At times, I felt he wanted to challenge the assumptions and have a fresh way. What I was teaching as “out of the box thinking”, I saw in his own original approach.
Credible
As a junior prefect, Nadeepa demonstrated credibility to the fullest. He was trustworthy in executing the assigned tasks bog or small. That’s why teachers approached him as the preferred choice in getting work done. Whilst being credible is a major challenge in corporate fronts, the way he demonstrated it was truly remarkable.
Complete
Nadeepa wanted to be a scientist and a priest. That may sound as a unique combination. He was spiritual by nature. I saw a young pure heart brimming with genuineness in him.

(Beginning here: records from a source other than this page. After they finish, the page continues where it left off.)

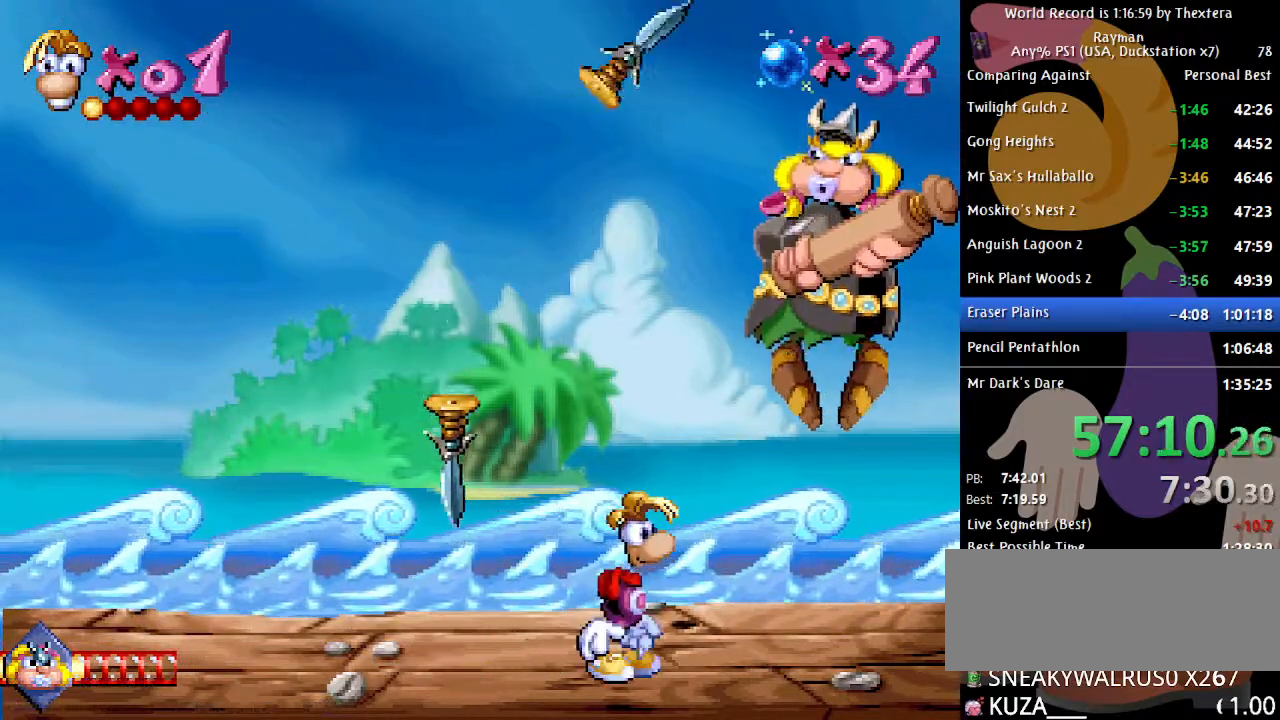
{"buttons": [], "events": []}
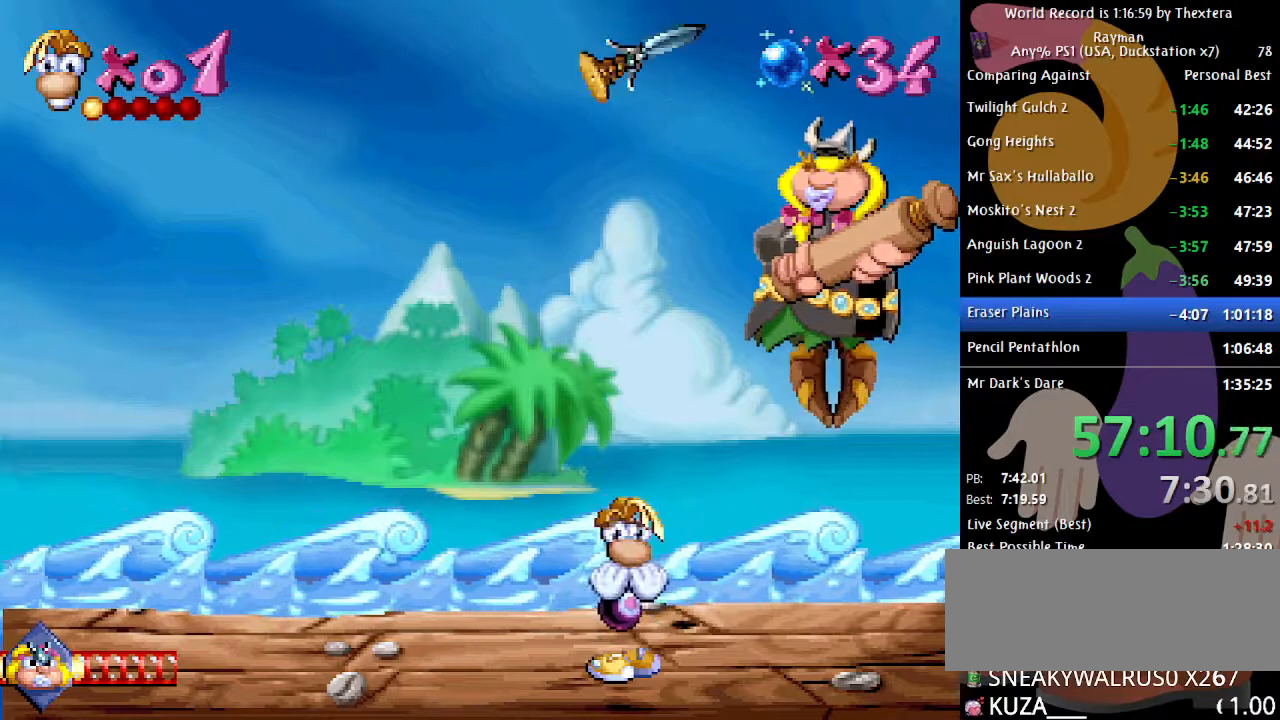
{"buttons": [], "events": []}
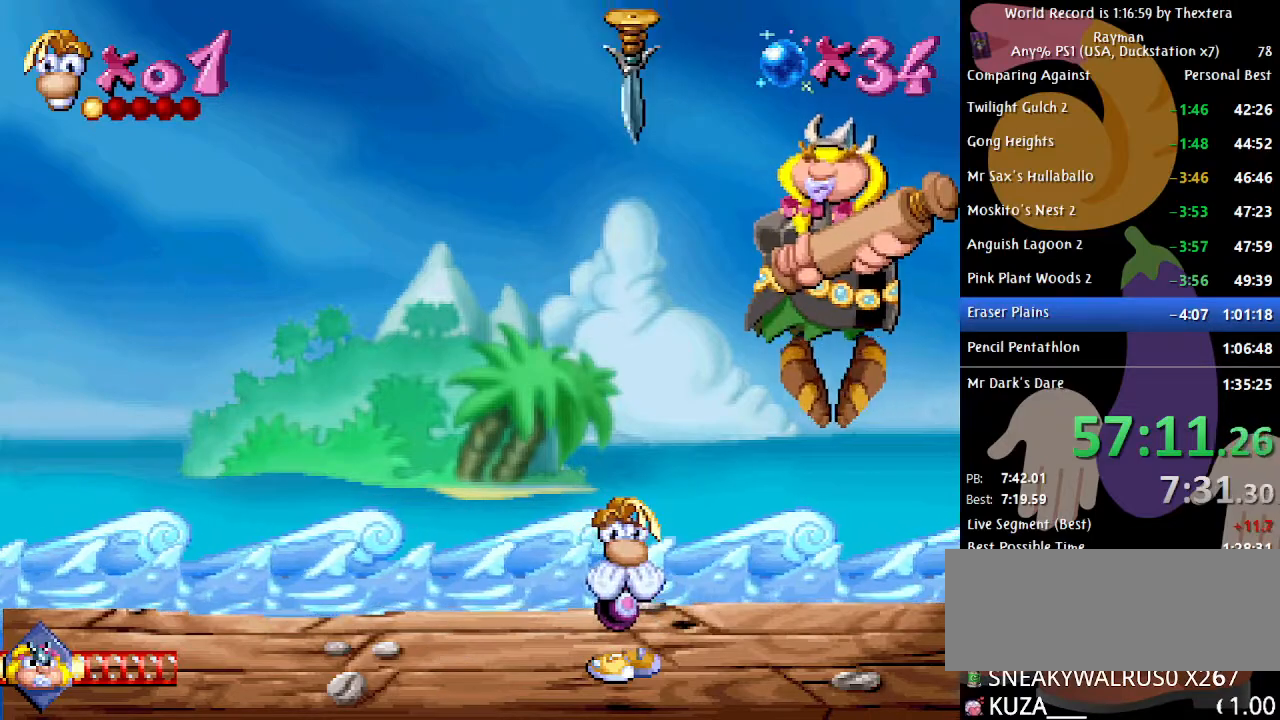
{"buttons": ["DPAD_LEFT"], "events": [[83, "DPAD_LEFT", "down"]]}
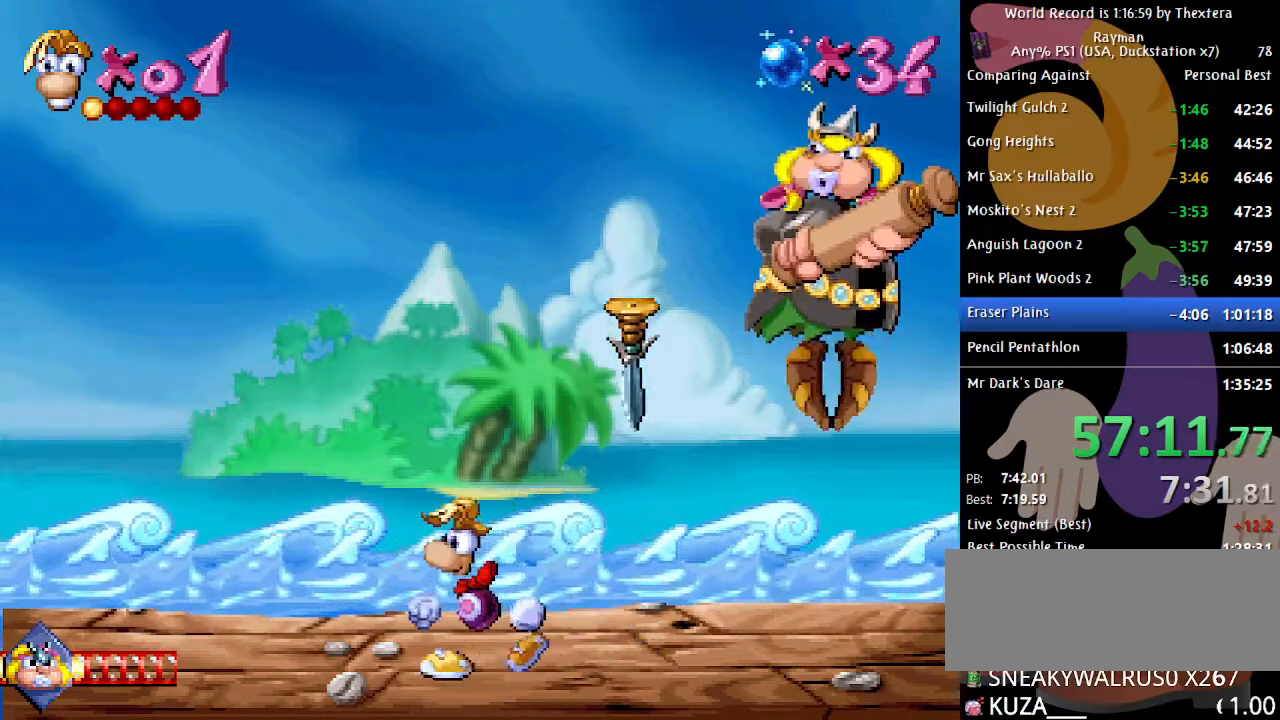
{"buttons": ["DPAD_RIGHT"], "events": [[367, "DPAD_LEFT", "up"], [483, "DPAD_RIGHT", "down"]]}
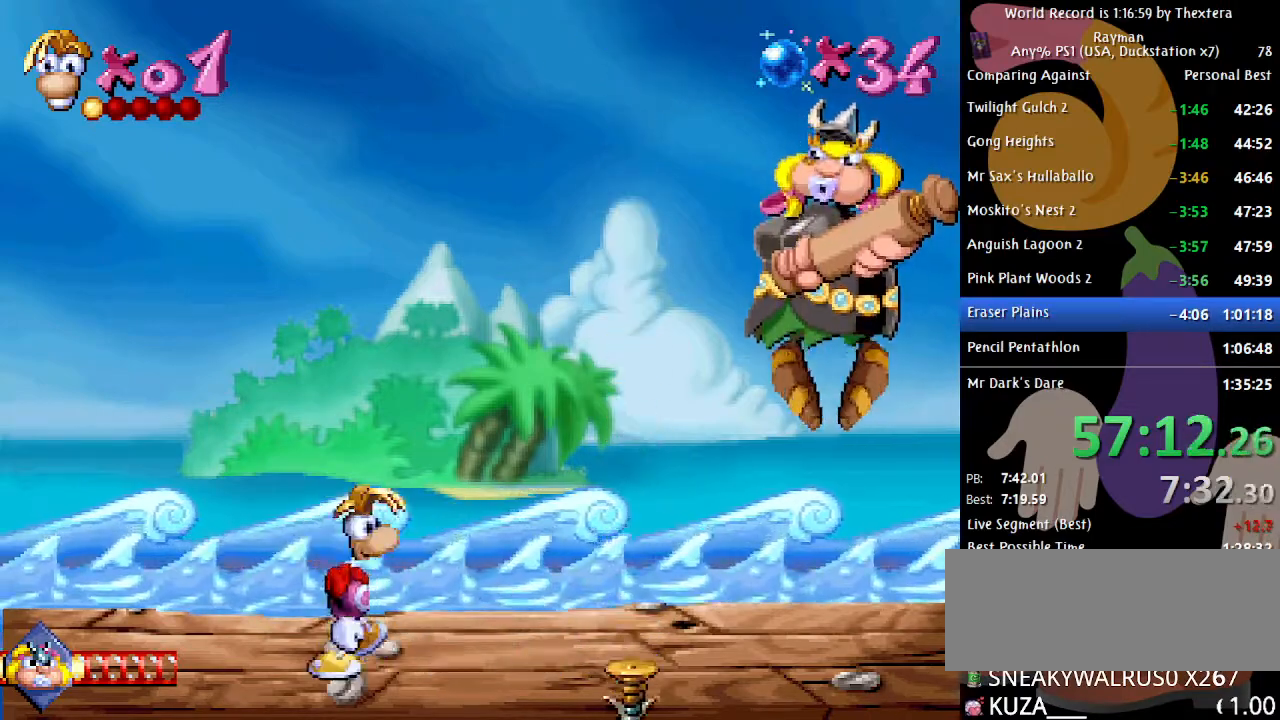
{"buttons": [], "events": [[83, "DPAD_RIGHT", "up"]]}
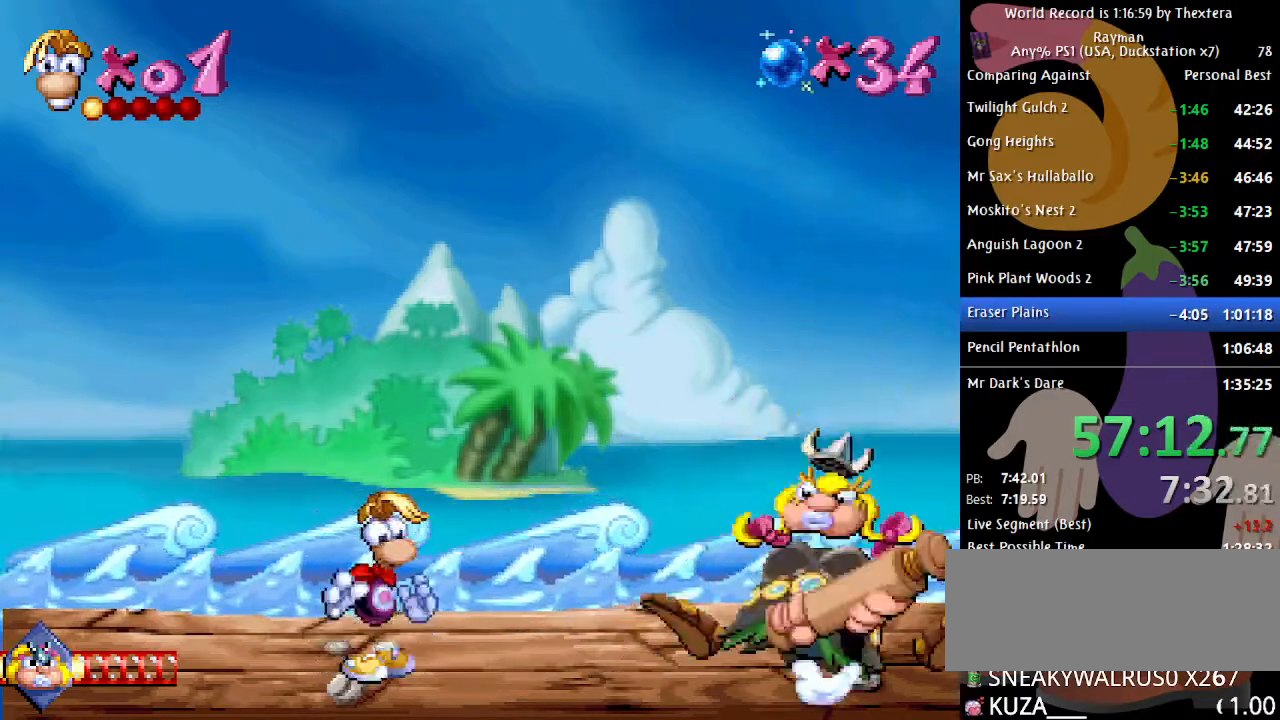
{"buttons": [], "events": []}
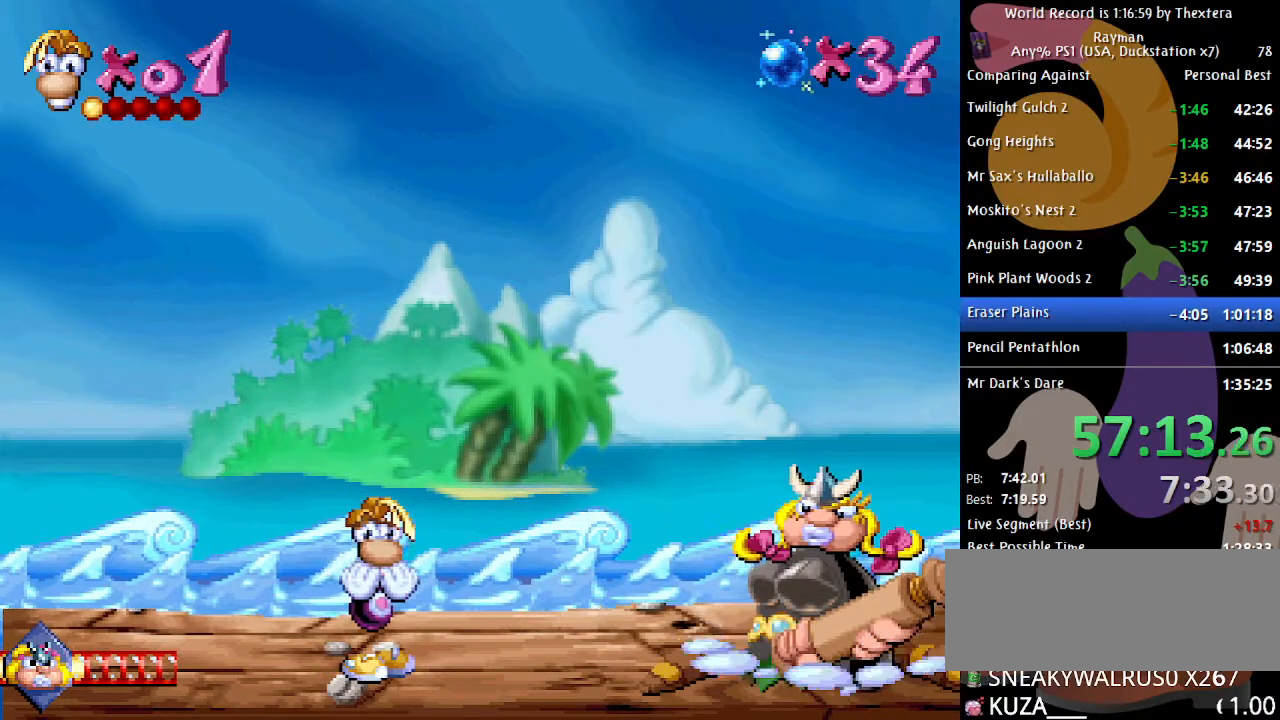
{"buttons": [], "events": []}
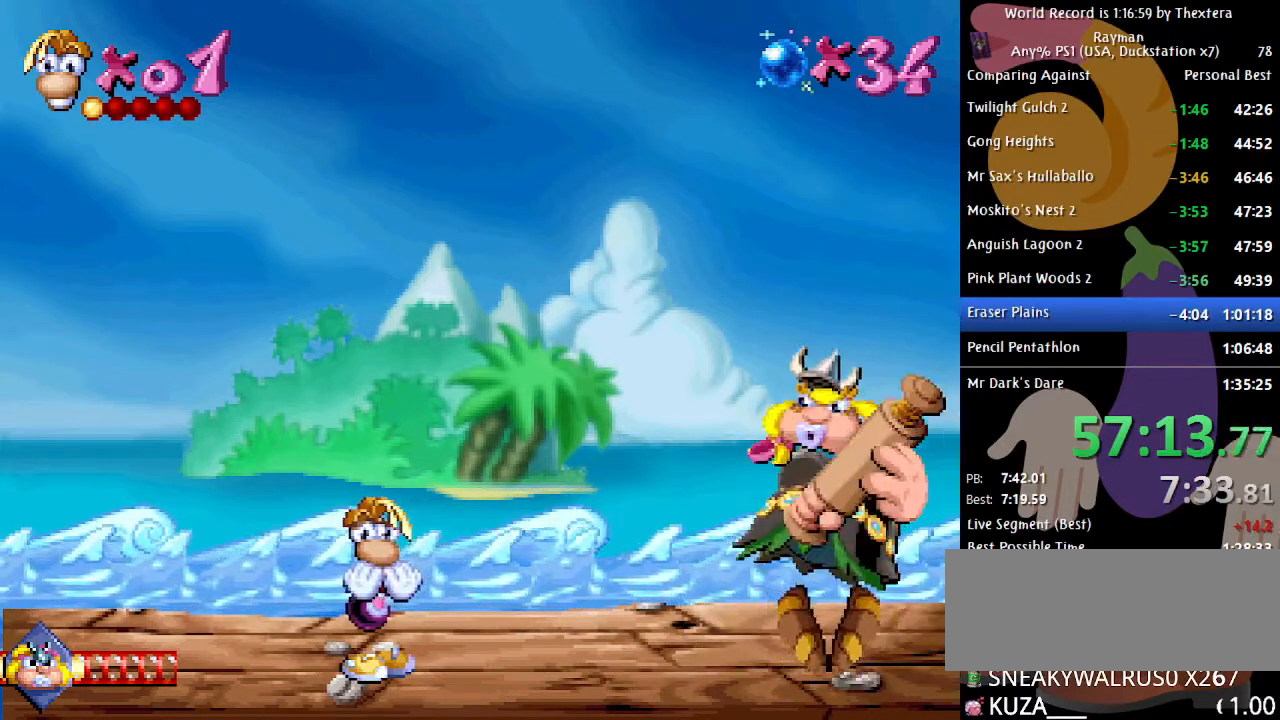
{"buttons": [], "events": [[317, "DPAD_RIGHT", "down"], [400, "DPAD_RIGHT", "up"]]}
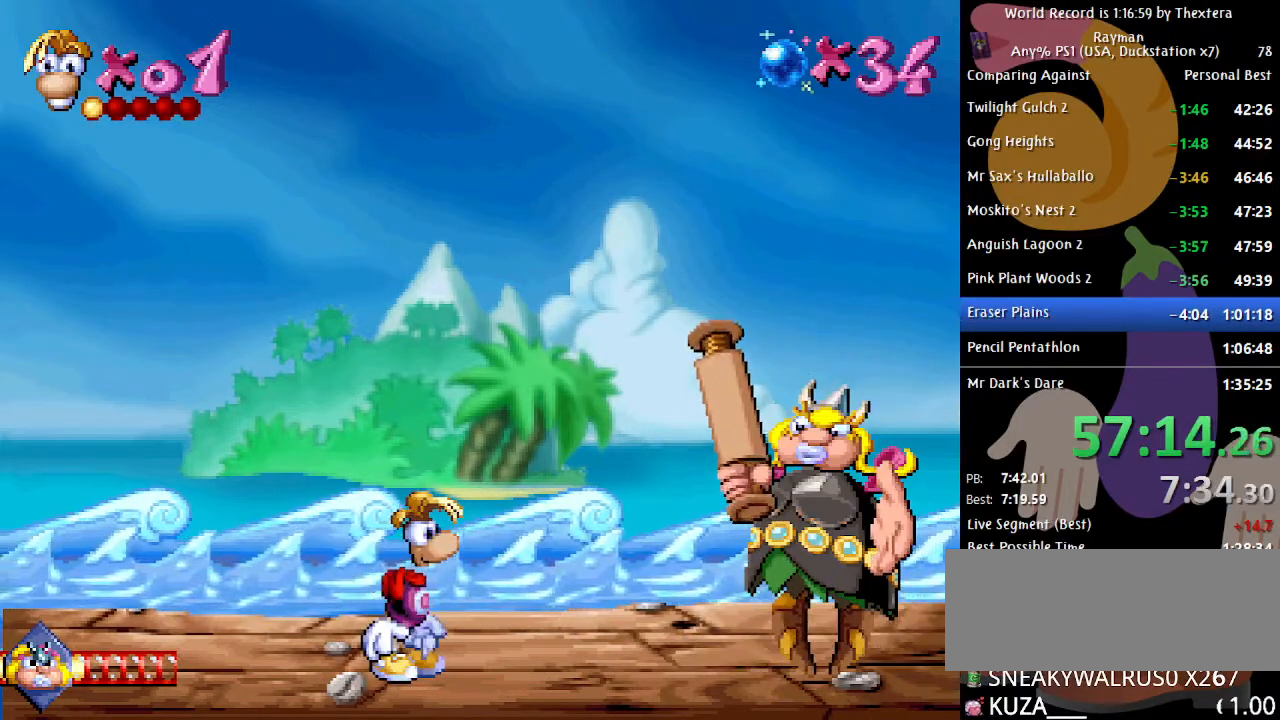
{"buttons": [], "events": []}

He was having asthma but got quite used to an inhaler.Strangely, he experienced an acute asthmatic attack resulted in a struggle at the Medical Intensive Care Unit (MICU)of Lady Ridgeway Hospital for three days.
Way forward
I still recall watching through the glass door of the MICU whilst Ruklanthi was inside sitting close to Nadeepa. She consoled me saying, “he is too precious for this world”.
One smile for all,
One heart of Gold,
One of the best this world could hold.
Never selfish, always kind,
Many hearts warmed with your gifts,
Many souls touched with your voice,
Glorifying God was always his choice,
What a beautiful memory,
to leave behind.
We have created Nadeepa Dharmasiri Memorial Trust Fund (NDMTF) with the website glorytogodthronadeepa.info to assist needy children of his age.
Slowly and steadily, it serves many deserving souls without any pomp and pageantry. I increasingly experience better contentment as an earthly father having a “son in heaven”. Thank you, Blessed Nadeepa for being with us then physically and now spiritually. You will lovingly remain with us till we join you one day.